YOUR ASSIGNMENT :: After locating the line that holds "right shoulder: (50, 117)", repeat it and each following line exactly until the material ends, skipping pictures.

======== EXERCISE MATERIAL ========

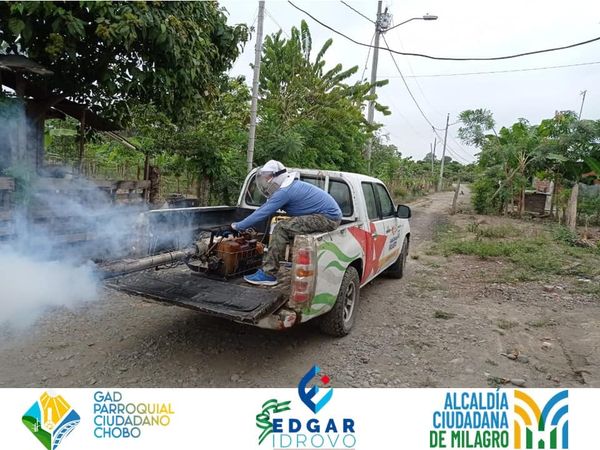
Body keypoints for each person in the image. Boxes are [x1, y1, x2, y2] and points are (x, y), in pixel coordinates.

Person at [232, 160, 342, 286]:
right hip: (328, 216)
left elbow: (261, 213)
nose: (265, 181)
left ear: (277, 176)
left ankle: (268, 274)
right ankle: (293, 263)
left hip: (328, 218)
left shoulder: (284, 192)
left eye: (267, 177)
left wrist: (237, 226)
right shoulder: (289, 187)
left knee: (281, 228)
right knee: (291, 227)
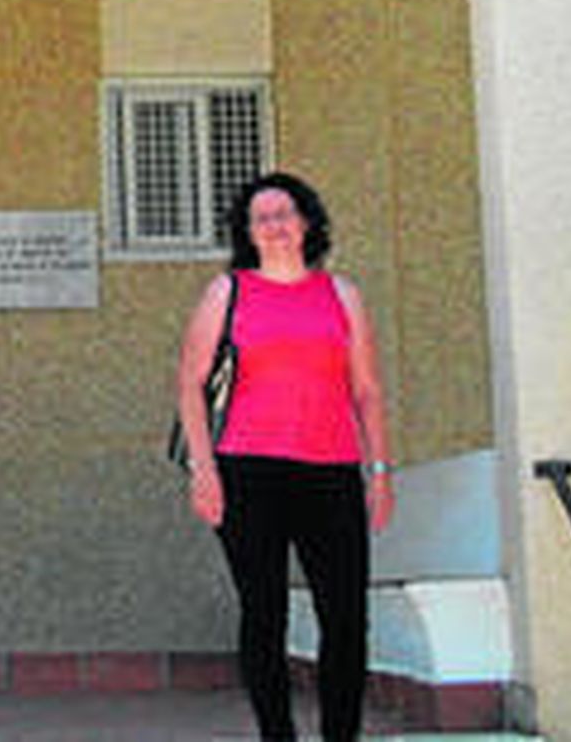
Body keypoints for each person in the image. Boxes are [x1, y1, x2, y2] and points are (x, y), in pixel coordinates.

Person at [176, 171, 395, 742]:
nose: (274, 225)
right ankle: (278, 736)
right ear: (248, 232)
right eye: (261, 217)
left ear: (306, 222)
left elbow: (366, 389)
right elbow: (190, 385)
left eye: (284, 213)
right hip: (248, 473)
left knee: (346, 620)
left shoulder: (341, 294)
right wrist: (204, 471)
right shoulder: (228, 293)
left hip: (332, 473)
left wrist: (379, 471)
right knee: (264, 614)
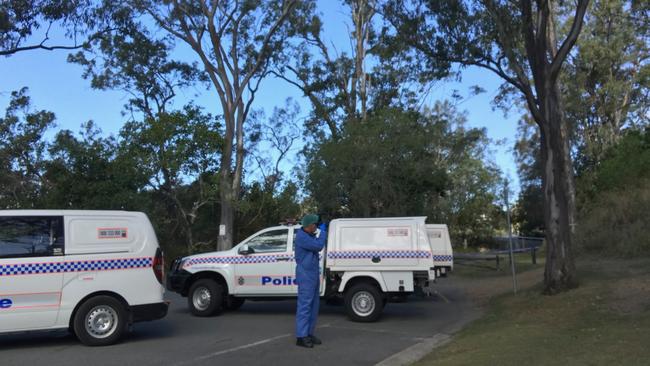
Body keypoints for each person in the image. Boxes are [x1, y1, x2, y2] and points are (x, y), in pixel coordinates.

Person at [294, 214, 327, 348]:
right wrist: (323, 232)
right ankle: (301, 336)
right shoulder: (302, 237)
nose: (317, 227)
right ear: (309, 226)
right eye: (316, 225)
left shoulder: (308, 235)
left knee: (313, 306)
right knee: (305, 306)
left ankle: (308, 333)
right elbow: (319, 246)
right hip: (306, 275)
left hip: (312, 274)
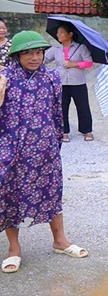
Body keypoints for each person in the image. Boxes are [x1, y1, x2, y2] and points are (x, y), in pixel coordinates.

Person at [0, 31, 89, 274]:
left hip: (45, 149)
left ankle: (60, 241)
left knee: (51, 193)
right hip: (12, 150)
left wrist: (55, 142)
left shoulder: (51, 77)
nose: (34, 57)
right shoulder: (5, 77)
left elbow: (56, 113)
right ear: (17, 55)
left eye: (38, 52)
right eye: (28, 52)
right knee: (10, 196)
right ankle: (14, 249)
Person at [44, 22, 95, 142]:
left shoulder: (80, 48)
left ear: (70, 34)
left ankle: (87, 130)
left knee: (83, 107)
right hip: (60, 83)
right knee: (61, 108)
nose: (58, 35)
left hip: (78, 82)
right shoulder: (55, 49)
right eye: (58, 33)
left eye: (61, 32)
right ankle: (64, 132)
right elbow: (43, 60)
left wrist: (74, 64)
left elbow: (89, 63)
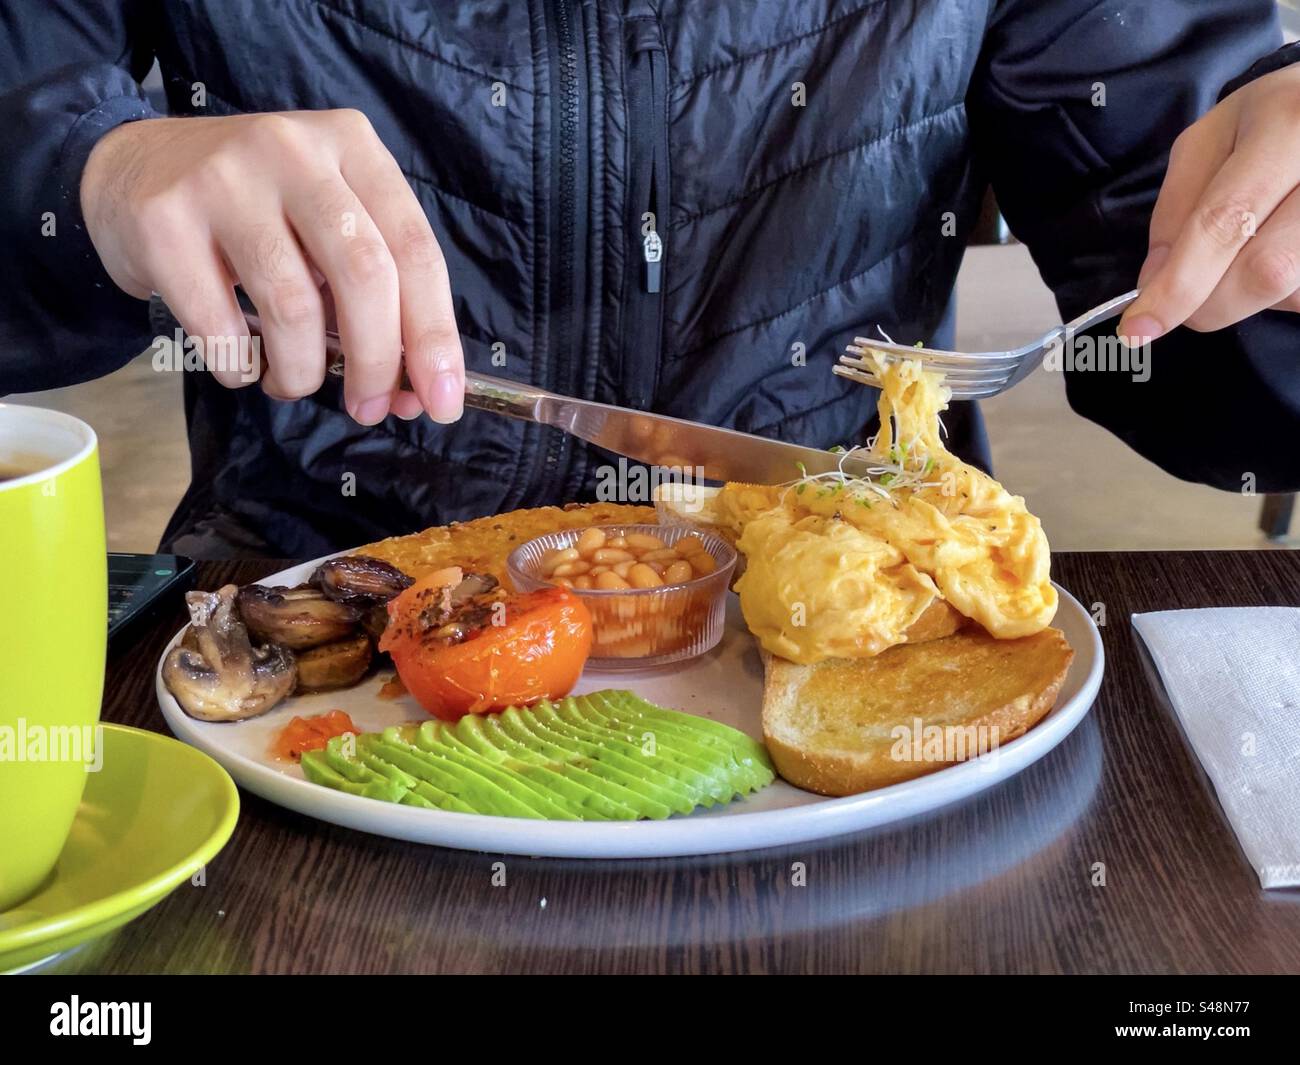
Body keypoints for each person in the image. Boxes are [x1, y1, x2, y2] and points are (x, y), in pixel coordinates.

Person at [1, 1, 1297, 558]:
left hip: (866, 617)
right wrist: (87, 176)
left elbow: (1199, 351)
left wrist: (1275, 251)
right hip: (311, 616)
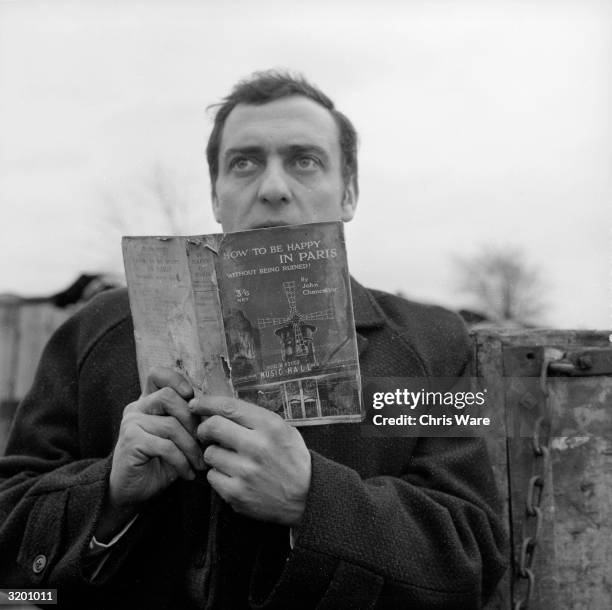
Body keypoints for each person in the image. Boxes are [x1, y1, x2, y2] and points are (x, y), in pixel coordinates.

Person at [0, 70, 507, 609]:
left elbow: (472, 552)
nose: (272, 188)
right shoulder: (94, 334)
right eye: (243, 163)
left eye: (304, 160)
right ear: (216, 195)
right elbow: (13, 571)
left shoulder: (429, 346)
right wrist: (107, 496)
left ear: (349, 192)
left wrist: (314, 499)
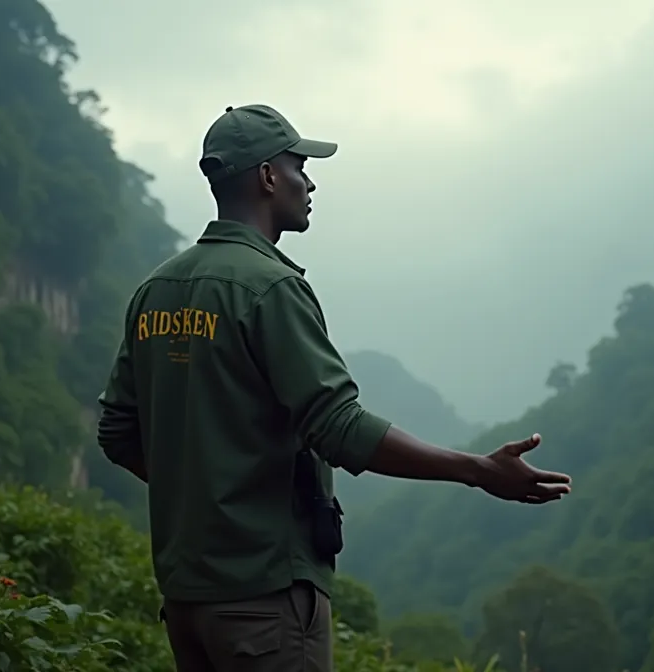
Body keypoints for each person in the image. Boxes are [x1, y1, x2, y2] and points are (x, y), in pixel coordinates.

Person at [96, 104, 572, 672]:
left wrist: (206, 488)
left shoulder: (157, 289)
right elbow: (339, 427)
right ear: (269, 177)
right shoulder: (269, 288)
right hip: (265, 598)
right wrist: (477, 470)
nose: (310, 180)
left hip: (186, 599)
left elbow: (118, 432)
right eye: (299, 166)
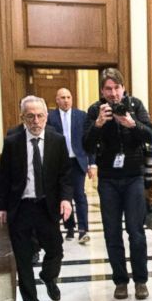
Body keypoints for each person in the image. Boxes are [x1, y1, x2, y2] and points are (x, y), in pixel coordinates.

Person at [0, 96, 73, 301]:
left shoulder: (57, 140)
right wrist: (0, 206)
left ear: (47, 117)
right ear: (23, 118)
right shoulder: (12, 141)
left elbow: (65, 175)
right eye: (30, 116)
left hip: (46, 206)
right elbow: (4, 176)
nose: (35, 121)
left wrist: (66, 199)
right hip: (20, 207)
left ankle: (48, 276)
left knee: (55, 249)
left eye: (40, 116)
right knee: (22, 255)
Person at [83, 68, 152, 300]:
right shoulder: (95, 110)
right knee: (112, 232)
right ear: (102, 91)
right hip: (108, 180)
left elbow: (151, 135)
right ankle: (120, 281)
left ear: (123, 88)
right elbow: (85, 145)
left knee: (136, 232)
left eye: (116, 88)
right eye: (108, 89)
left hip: (133, 177)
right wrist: (98, 125)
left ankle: (141, 281)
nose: (113, 94)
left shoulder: (135, 105)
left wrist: (132, 124)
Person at [48, 88, 95, 243]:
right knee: (63, 196)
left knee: (79, 195)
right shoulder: (50, 117)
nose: (66, 100)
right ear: (57, 100)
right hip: (59, 163)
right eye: (62, 97)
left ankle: (83, 230)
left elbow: (90, 141)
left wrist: (92, 163)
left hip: (77, 161)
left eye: (68, 97)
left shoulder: (81, 116)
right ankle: (69, 227)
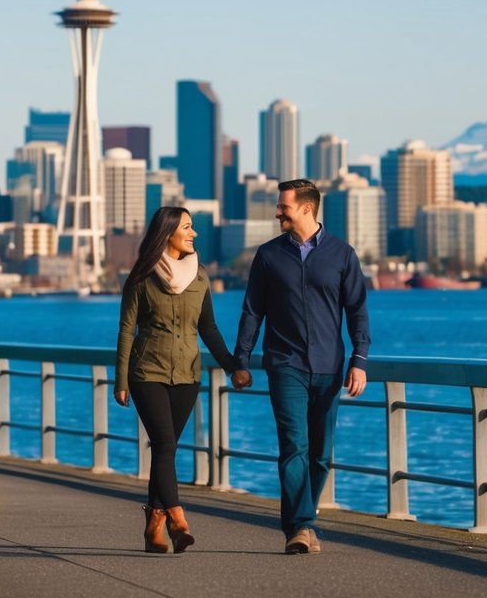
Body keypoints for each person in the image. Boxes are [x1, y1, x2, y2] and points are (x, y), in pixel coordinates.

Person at [233, 178, 370, 555]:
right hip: (285, 364)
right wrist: (241, 360)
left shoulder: (342, 255)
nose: (278, 212)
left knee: (321, 453)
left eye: (284, 207)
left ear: (307, 209)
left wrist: (359, 362)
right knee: (293, 445)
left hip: (329, 366)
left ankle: (303, 520)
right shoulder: (268, 255)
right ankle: (301, 526)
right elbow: (251, 311)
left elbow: (357, 311)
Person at [115, 206, 249, 553]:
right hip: (148, 373)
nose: (194, 234)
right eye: (188, 228)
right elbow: (127, 330)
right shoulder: (141, 277)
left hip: (188, 375)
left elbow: (209, 329)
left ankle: (152, 528)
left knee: (165, 450)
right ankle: (176, 517)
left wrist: (233, 366)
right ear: (168, 232)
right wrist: (121, 380)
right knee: (165, 445)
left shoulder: (199, 276)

========

TASK RESPONSE ::
right shoulder: (50, 117)
nose: (66, 100)
right ear: (57, 100)
right hip: (59, 163)
right eye: (62, 97)
left ankle: (83, 230)
left elbow: (90, 141)
left wrist: (92, 163)
left hip: (77, 161)
left eye: (68, 97)
left shoulder: (81, 116)
right ankle: (69, 227)
Body keypoints for each person in the image. Boxes are [x1, y1, x2, y2] and points are (x, y), in pixel coordinates.

Person at [233, 178, 370, 555]:
right hip: (285, 364)
right wrist: (241, 360)
left shoulder: (342, 255)
nose: (278, 212)
left knee: (321, 453)
left eye: (284, 207)
left ear: (307, 209)
left wrist: (359, 362)
right knee: (293, 445)
left hip: (329, 366)
left ankle: (303, 520)
right shoulder: (268, 255)
right ankle: (301, 526)
right elbow: (251, 311)
left elbow: (357, 311)
Person at [115, 206, 249, 553]:
right hip: (148, 373)
nose: (194, 234)
right eye: (188, 228)
right elbow: (127, 330)
right shoulder: (141, 277)
left hip: (188, 375)
left elbow: (209, 329)
left ankle: (152, 528)
left knee: (165, 450)
right ankle: (176, 517)
left wrist: (233, 366)
right ear: (168, 232)
right wrist: (121, 380)
right knee: (165, 445)
left shoulder: (199, 276)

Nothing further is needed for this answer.